The Verge reviews: how we test and review products

Product reviews can be a tricky thing. Every reviewer has a different style and different way of assessing a product, which is why no two reviews of the same product will ever read the same. At The Verge we have built a reviews program that strives to standardize our reviews without abandoning the uniqueness of each of our reviewers. Below is a short guide to our methods and an explanation of our rating practices.

General reviewing

Our reviews are first and foremost centered on real-life experience with the product. They are firmly based around the reviewer's experience of using the product for a substantial amount of time; they are absolutely never written off of a spec sheet or a fleeting experience with the product. Whatever the product is — a phone, laptop, TV, app, etc. — we strive to work it into our everyday lives and give the reader a picture of the product in the real world.

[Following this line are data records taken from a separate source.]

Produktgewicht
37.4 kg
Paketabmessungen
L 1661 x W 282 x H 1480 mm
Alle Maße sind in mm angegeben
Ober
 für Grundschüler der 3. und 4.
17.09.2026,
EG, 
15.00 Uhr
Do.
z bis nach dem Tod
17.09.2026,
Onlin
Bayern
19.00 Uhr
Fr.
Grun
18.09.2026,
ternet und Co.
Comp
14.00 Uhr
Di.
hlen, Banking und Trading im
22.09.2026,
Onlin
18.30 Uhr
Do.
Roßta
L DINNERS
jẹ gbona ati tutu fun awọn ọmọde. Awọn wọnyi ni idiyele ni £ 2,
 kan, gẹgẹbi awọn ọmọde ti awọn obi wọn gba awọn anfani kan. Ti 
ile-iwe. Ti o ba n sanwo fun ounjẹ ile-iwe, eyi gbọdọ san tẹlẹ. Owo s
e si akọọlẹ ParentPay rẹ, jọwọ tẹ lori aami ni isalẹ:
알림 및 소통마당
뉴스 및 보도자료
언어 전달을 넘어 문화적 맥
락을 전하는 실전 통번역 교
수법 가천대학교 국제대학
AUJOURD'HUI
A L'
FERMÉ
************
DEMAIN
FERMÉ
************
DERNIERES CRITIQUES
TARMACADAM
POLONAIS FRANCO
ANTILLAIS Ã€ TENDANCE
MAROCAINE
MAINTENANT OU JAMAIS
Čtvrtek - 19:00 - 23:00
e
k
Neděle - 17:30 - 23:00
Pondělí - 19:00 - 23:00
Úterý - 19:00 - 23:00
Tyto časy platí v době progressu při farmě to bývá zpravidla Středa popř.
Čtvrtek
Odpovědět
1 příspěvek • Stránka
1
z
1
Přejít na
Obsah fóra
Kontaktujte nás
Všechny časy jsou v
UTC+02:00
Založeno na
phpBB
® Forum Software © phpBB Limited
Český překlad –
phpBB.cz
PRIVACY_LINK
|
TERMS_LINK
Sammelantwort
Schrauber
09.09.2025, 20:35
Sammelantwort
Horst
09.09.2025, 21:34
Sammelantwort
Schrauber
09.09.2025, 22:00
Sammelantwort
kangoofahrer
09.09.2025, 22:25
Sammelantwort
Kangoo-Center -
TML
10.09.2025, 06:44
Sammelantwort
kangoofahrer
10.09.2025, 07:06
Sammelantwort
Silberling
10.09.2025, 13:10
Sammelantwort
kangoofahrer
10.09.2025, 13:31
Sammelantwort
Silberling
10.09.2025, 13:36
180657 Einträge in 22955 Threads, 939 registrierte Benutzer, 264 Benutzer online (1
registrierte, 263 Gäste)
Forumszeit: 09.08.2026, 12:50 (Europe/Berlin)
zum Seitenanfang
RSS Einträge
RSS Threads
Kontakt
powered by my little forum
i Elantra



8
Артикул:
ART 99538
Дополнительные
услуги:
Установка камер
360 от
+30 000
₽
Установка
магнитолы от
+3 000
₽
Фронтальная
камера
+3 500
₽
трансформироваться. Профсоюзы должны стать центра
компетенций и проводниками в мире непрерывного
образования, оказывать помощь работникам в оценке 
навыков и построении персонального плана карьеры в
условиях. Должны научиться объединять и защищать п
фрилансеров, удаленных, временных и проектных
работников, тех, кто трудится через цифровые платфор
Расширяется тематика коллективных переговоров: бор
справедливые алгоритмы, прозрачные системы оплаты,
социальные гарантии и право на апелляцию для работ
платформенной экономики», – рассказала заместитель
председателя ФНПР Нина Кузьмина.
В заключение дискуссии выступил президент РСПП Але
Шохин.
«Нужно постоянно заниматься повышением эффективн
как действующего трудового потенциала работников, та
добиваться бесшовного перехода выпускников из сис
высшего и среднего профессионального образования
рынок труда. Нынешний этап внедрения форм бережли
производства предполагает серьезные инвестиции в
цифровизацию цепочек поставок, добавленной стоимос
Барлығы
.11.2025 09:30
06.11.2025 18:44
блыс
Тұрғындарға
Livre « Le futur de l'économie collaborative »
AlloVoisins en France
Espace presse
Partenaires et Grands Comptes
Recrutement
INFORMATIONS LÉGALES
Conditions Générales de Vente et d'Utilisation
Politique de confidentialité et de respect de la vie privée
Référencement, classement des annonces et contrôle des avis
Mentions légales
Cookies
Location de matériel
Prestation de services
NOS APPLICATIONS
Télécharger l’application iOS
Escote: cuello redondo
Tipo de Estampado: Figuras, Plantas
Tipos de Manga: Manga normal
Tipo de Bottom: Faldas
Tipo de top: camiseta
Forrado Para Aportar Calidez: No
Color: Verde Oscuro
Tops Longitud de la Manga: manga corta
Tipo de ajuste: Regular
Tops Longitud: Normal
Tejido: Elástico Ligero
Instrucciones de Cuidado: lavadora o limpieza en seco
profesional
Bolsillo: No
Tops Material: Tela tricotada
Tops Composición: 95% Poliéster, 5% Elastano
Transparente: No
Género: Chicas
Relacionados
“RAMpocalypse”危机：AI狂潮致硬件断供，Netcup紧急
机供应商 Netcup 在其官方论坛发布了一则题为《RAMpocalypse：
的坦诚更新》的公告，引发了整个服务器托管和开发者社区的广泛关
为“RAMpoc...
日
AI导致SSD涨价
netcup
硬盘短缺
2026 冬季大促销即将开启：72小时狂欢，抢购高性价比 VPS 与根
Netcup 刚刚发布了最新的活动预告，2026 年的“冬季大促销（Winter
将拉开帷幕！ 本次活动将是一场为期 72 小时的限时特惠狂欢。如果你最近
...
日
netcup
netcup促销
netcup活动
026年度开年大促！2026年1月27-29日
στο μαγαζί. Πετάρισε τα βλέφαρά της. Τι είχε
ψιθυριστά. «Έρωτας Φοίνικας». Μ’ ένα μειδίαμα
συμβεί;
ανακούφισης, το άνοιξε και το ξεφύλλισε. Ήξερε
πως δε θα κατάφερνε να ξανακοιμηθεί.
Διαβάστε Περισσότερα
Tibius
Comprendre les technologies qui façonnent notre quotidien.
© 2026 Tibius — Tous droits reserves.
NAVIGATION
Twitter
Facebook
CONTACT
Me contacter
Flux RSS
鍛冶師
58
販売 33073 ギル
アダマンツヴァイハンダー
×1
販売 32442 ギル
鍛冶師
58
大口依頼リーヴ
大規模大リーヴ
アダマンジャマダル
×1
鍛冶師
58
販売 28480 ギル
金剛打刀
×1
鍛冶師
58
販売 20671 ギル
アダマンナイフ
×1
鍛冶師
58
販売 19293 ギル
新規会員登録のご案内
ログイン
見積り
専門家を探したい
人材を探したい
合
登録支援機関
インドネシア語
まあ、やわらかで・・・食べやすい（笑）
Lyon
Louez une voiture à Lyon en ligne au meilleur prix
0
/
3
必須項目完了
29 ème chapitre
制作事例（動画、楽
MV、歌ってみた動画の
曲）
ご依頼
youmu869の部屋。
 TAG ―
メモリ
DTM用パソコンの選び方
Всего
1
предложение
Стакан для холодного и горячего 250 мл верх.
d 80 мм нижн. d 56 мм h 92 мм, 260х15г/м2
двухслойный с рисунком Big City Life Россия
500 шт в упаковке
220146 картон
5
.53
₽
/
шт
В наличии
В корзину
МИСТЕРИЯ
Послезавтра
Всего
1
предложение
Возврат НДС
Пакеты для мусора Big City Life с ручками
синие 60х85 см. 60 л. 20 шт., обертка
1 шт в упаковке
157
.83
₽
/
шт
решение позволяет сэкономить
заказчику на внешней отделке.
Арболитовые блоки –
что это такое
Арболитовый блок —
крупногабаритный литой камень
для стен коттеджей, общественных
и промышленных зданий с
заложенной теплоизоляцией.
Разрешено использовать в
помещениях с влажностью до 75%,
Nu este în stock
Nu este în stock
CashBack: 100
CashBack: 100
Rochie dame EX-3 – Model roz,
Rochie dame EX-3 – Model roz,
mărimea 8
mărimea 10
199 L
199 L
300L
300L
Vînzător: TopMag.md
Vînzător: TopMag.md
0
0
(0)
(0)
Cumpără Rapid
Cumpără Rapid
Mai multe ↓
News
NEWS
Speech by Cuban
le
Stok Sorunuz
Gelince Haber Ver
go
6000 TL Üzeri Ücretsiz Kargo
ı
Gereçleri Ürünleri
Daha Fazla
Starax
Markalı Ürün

Benchmarks and The Verge Battery Test

In many cases we crossbreed that anecdotal experience with systematic (or synthetic) benchmarks, especially in the realm of performance and battery life. Many of the tests are used industry wide (PCMarkVantage, 3DMarkVantage, SunSpider, etc.) with the exception of The Verge Battery Test.

The Verge Battery Test runs in any browser and thus across operating systems. With brightness set at 65 percent (unless otherwise noted), it cycles through a series of 100 websites while downloading a high resolution image every six sites. No doubt it is a taxing test, but in the absence of a good industry benchmark we decided to take matters into our own hands with a test that we feel simulates real world usage. Shockingly, many of the battery benchmarks out there don't use Wi-Fi or the browser.

Ratings

Every reviewed product (unless otherwise noted) is given an editor's rating. We rate by a series of pre-determined category criteria (display, speakers, performance, etc.), and in most cases, the final score is an average of those subscores — yes, even down to the decimal point. However, since it is not a weighted average, the editor reserves the right to adjust the average to better reflect the overall assessment of the product, including how the price fits. We assume the ten point scale is relatively straightforward, but below is a short guide of how we view the numbers.

  1. Utter garbage.

  2. Slightly better than garbage, but still incredibly bad.

  3. Not a complete disaster, but not something we’d recommend.

  4. Mediocre, but likely has outstanding issues.

  5. Just okay.

  6. Good. There are issues, but also redeeming qualities.

  7. Very good. A solid product with some flaws.

  8. Excellent. A superb product with minor flaws.

  9. Nearly perfect.

  10. The best of the best. Perfect.